Page excerpt:
*** Begin section ***

DAHLONEGA — Dean Bryant heard the call to ministry at the age of 17. He says the devil heard it, too, and tried to convince him otherwise.

It was a wrestling match that left him sick for a time with no medical explanation. A few weeks later, the teenage preacher gave his first sermon with words he said were handed down from heaven.

Next year, the Rev. Dean Bryant, who turns 76 in February, will mark 60 years in the ministry. He has retired from the active pastorate, but not from being a minister. He logs more than 30,000 miles a year on his car as he visits sick, sometimes dying, people in their homes and hospital rooms.

Bryant doesn’t work for a particular church; he just goes where he feels led. He still is taking orders from God, who called him to serve when Bryant was 17.

He officiated at 45 funerals last year. In 2007, the number was 64. Often, they are for people to whom he was called for a word of prayer and to read a verse of Scripture.

Almost every day, he visits area hospitals. Sometimes he goes knowing that someone is there. Other days, he said God just leads him there. In previous times, he could look at the hospital lists and find familiar names of sick people he needed to see. Now, federal privacy laws make that more difficult.

But that hasn’t stopped him. Bryant is likely to see a family from Lumpkin, White, Habersham, Banks or Hall counties in the cafeteria or lobby of the hospital and offer a word of encouragement.

"In the hospital, God has just put me in places and people will say, ‘Man, I’m glad you’re here,’" Bryant said.

His retirement from the pulpit was due, in part, to three heart attacks he suffered 16 years ago. He keeps in shape with an unusual exercise regime: Climbing hospital stairs.

"I’ll ride the elevator back down," he said.

*** End section ***

Extracted page text data:

*** Begin section ***

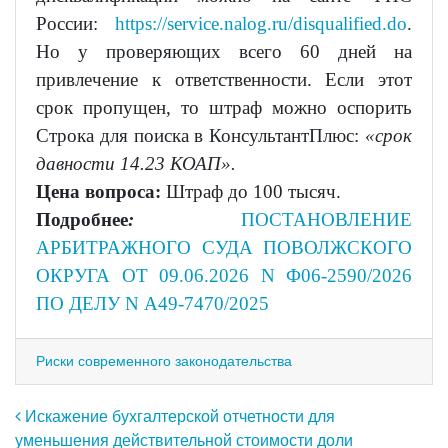
России:
https://service.nalog.ru/disqualified.do
.
Но у проверяющих всего 60 дней на
привлечение к ответственности. Если этот
срок пропущен, то штраф можно оспорить
Строка для поиска в КонсультантПлюс:
«срок
давности 14.23 КОАП».
Цена вопроса:
Штраф до 100 тысяч.
Подробнее
:
ПОСТАНОВЛЕНИЕ
АРБИТРАЖНОГО СУДА ПОВОЛЖСКОГО
ОКРУГА ОТ 09.06.2026 N Ф06-2590/2026
ПО ДЕЛУ N А49-7470/2025
Риски современного законодательства
Навигация по записям
Искажение бухгалтерской отчетности для
уменьшения действительной стоимости доли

*** End section ***

Work to be completed: Continue the profile of the Rev. Dean Bryant from where it stops.

Output of the task:
Aside from a small Social Security check, Bryant survives on offerings made by friends, many of whom have been touched by his ministry. His work has not gone unnoticed. The intersection of Ga. 115 and Ga. 52 in Lumpkin County has been named in his honor by the state.

"Sometimes things start running low, but God always comes through," he said.

He confines his work now to five counties and tries to avoid trips to hospitals in places like Atlanta or Augusta.

The visits can range from a few minutes at a hospital bedside to a prolonged wait in more dire circumstances. He still finds the experience of being there for the dying and their families to be stressful.

"When I get up, some days I don’t feel like going and I don’t ask questions ... I just go," Bryant said. "It’s on those days that I’ve had the sweet presence of God that touches me and that old tired and sick feeling just leaves me."

Bryant is an old-fashioned country preacher who heard God’s call and never has looked back. Even in casual conversation, he speaks in that almost evangelical cadence that readily identifies him as a preacher.

But his words are earnest and sincere, much like his ministry.

I asked him if he would like to keep doing what he’s doing.

"I hope the Lord calls me, and I fall out on a hospital floor," Bryant said.